I still don’t really have a great feeling for WHY it is that a demographic transition is toxic to economic growth. I very vaguely feel like it has something to do with younger people being more productive in society, something that I’ve heard referred to as the demographic dividend.
But what on earth does that mean?
Here’s Frances Woolley. Woolley’s point is that a generation’s quality of life once they reach ‘retirement’ age is determined by the age distribution of society behind them. I’ll paraphrase: panic if you’re anything like China when two generations of one-child policy leave a nation of grandparents with 1/4 a grandkid each and nobody to take care of them.
She also discusses the problem of where one puts one’s savings. When you save, you’re saving with everyone else and raising asset prices. When you dissave, you’re liquidating with everyone else and lowering asset prices.
In other words, if you’re a boomer that saved during your 30s-50s, you were destined to buy high and sell low. I’d love to read a paper that discusses the recent stock and housing bubbles in that light. I’m sure it’s out there.
Anyway, all this presupposes that older people retire. What if they don’t?
My grandfather retired in the late 70s as a college administrator/teacher and his life divides neatly into three: a third before his career (includes WW2), a third as a worker and a third retired. As a retiree with an indexed pension, he claims to enjoy the highest standard of living of his life. All guaranteed by the state and funded by the demographic dividend.
As those kinds of deal evaporate, workers will extend their working lives, particularly given the buy high sell low saving environment.
Are 60-year-olds as good as 25-year-olds at output and innovation?

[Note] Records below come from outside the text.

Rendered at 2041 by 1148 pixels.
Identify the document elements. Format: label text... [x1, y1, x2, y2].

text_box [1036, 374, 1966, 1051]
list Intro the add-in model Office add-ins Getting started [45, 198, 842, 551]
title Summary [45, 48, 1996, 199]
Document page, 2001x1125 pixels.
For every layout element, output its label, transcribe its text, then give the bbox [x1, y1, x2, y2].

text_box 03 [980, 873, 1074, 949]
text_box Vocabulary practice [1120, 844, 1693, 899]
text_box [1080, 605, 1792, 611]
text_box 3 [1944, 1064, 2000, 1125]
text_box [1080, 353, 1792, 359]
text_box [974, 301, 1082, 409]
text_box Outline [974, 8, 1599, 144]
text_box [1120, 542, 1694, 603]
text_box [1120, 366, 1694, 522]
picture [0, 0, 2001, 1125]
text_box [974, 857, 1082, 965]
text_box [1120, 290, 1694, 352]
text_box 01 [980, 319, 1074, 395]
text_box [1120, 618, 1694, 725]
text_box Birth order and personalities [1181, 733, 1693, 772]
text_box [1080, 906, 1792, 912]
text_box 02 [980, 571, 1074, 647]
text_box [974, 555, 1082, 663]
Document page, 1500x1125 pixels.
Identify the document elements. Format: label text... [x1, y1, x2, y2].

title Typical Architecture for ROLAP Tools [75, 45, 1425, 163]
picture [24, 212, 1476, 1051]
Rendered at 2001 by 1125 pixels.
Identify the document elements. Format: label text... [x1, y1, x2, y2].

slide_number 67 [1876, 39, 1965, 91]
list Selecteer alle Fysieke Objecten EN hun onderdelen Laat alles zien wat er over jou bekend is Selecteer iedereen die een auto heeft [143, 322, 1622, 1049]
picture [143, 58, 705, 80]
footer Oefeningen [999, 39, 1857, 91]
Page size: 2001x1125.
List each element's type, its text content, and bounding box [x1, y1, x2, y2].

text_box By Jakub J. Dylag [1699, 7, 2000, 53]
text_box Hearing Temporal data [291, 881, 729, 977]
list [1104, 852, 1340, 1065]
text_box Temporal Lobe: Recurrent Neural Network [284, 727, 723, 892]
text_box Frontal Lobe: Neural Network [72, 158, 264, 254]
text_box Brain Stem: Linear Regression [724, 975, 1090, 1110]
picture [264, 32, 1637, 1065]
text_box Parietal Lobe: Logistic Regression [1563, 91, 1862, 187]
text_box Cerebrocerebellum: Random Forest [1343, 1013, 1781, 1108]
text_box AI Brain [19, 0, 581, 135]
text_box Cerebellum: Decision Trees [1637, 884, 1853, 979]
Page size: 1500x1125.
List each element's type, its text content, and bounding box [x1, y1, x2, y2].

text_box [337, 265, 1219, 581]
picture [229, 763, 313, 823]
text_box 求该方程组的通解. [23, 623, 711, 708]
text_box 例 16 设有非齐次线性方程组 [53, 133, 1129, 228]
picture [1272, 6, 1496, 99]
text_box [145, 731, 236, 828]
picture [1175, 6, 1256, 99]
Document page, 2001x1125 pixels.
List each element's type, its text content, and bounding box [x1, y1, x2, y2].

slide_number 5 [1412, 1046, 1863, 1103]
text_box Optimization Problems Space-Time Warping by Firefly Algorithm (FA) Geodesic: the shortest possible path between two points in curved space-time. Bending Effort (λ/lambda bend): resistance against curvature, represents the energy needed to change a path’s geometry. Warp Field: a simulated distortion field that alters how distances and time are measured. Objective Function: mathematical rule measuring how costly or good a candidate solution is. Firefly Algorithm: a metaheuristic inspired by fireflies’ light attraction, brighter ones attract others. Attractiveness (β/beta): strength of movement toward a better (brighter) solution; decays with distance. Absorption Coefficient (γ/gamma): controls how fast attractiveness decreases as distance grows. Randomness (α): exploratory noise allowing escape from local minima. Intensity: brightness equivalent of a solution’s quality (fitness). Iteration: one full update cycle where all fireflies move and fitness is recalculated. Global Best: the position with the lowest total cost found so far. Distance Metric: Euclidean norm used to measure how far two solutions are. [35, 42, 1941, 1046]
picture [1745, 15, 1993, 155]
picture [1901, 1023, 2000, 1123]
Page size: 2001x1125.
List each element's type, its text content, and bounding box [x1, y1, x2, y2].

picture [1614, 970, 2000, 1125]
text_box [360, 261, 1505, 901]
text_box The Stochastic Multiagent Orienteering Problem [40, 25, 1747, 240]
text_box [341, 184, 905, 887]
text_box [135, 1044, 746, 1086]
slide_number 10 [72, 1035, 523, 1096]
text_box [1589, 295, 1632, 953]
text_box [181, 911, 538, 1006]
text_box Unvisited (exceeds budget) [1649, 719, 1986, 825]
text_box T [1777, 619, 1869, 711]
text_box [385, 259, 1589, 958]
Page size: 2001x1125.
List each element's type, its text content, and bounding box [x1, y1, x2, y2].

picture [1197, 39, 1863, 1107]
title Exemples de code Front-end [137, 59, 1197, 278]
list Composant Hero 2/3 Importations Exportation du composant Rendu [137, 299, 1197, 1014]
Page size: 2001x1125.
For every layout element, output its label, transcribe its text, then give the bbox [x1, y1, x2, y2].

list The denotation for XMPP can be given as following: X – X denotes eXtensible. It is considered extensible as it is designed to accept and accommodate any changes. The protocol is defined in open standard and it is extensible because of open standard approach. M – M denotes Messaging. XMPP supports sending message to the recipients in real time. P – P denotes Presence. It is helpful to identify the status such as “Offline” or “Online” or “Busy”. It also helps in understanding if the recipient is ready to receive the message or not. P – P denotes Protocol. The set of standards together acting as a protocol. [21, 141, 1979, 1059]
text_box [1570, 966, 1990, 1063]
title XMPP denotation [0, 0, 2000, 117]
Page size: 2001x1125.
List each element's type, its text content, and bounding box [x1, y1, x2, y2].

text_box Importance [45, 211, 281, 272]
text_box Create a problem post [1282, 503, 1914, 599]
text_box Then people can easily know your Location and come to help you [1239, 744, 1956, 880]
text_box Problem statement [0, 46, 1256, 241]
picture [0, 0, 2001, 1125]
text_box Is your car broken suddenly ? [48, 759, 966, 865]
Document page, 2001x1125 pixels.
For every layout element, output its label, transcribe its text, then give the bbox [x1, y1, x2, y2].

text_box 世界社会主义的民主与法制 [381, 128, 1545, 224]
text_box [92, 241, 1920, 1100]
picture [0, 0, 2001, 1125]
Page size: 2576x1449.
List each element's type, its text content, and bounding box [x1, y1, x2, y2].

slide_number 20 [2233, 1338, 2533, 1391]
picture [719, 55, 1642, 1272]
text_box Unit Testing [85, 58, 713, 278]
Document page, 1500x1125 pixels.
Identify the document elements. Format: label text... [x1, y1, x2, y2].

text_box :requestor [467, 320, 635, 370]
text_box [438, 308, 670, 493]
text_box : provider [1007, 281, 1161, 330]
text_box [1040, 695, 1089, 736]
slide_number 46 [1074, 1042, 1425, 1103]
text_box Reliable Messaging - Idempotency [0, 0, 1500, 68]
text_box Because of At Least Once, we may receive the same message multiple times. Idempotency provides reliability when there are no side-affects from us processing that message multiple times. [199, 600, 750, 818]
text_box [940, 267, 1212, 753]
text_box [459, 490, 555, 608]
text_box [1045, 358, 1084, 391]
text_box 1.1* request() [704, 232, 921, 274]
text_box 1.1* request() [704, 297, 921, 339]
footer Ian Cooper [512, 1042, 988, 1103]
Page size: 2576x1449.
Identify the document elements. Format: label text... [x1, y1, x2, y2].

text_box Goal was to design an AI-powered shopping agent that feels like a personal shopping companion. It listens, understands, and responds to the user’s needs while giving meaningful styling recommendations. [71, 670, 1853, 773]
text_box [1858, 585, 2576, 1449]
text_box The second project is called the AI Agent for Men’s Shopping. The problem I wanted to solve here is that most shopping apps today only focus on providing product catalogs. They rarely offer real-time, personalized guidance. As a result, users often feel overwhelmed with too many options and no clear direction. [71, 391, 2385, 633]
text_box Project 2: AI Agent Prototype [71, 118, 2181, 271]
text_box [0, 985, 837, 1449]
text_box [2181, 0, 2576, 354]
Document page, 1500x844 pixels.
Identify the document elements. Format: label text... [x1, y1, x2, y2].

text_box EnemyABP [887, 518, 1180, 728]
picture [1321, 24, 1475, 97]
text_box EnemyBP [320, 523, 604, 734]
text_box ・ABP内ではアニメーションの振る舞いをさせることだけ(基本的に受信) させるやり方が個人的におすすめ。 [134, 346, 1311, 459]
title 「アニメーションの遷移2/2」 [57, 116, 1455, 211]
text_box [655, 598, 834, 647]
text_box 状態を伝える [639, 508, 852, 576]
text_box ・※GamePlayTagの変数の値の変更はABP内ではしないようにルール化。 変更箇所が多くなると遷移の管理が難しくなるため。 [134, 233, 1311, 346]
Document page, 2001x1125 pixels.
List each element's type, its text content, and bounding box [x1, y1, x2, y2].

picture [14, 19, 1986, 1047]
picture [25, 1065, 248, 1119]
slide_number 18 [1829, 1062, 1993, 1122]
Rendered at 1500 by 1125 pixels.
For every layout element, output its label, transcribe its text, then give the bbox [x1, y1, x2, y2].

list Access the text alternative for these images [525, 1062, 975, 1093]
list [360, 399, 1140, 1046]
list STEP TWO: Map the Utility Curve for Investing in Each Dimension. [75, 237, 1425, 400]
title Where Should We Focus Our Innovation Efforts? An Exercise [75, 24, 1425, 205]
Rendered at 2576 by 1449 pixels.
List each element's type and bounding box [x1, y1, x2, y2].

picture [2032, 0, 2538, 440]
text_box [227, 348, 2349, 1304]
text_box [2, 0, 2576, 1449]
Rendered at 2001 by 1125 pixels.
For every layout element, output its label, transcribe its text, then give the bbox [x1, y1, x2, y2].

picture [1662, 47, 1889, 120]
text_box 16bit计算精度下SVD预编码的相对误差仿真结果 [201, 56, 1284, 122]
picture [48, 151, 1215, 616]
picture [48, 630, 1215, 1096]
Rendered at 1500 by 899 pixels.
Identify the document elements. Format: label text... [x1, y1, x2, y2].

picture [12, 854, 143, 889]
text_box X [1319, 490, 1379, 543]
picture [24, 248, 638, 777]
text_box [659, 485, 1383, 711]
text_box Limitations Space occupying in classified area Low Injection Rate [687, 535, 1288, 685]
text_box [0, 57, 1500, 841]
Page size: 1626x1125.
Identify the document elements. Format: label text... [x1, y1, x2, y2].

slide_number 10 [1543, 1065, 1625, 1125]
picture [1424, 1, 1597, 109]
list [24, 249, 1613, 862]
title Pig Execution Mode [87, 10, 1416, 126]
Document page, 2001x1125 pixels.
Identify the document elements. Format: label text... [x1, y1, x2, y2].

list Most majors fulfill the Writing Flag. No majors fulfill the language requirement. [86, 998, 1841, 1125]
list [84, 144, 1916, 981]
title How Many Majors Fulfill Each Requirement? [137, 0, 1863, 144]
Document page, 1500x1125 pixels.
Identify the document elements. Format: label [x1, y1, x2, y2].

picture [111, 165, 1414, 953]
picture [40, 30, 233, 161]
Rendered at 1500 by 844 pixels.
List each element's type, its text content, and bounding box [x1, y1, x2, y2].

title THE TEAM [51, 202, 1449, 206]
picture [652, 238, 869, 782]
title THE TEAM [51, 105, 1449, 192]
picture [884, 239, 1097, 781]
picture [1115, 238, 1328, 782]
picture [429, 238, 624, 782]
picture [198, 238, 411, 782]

Let’s think about possible historical analogues. Hey, what about Japan? Hm…
Here’s Michael Pettis:
On the other hand if the definition of poor demographics is extended to mean a wide variety of demographic conditions that hurt economic growth, there is nothing especially Japanese about Milligan’s list of Japanese symptoms. They are pretty standard for countries undergoing financial crises.
Great quote here, too:
Japanese households on the other hand continued to do better, year after year, after the crisis, the difference being that their wealth increased more slowly than reported GDP before 1990 and increased more quickly than reported GDP after 1990.
So, at best, the causes of Japan’s malaise will be difficult to disentangle from its debt hangover.
And here’s another blog post by Tino that I think I’ve referred to before:
Between 1990-2007, GDP per working age adult increased by 31.8% in the United States, by 29.6% in EU.15 and by 31.0% in Japan. The figures are nearly identical!
Japan has simply not been growing slower than other advanced countries once we adjust for demographic change.
So a demographic transition only cause a mismeasurement of GDP growth and not an actual decline in living standards, which IS the result of a debt crisis. But this mismeasurement only occurs to the extent that the Frances Woolley effect dominates (i.e. people just stop working). If they keep at it, nobody loses.
These conclusions contradict the wikipedia article’s phrasing of the demographic dividend, which it suggests is driven by the share of “working age people” in a population, as opposed to the share of workers in a population.
There has to be some empirical work out there on this.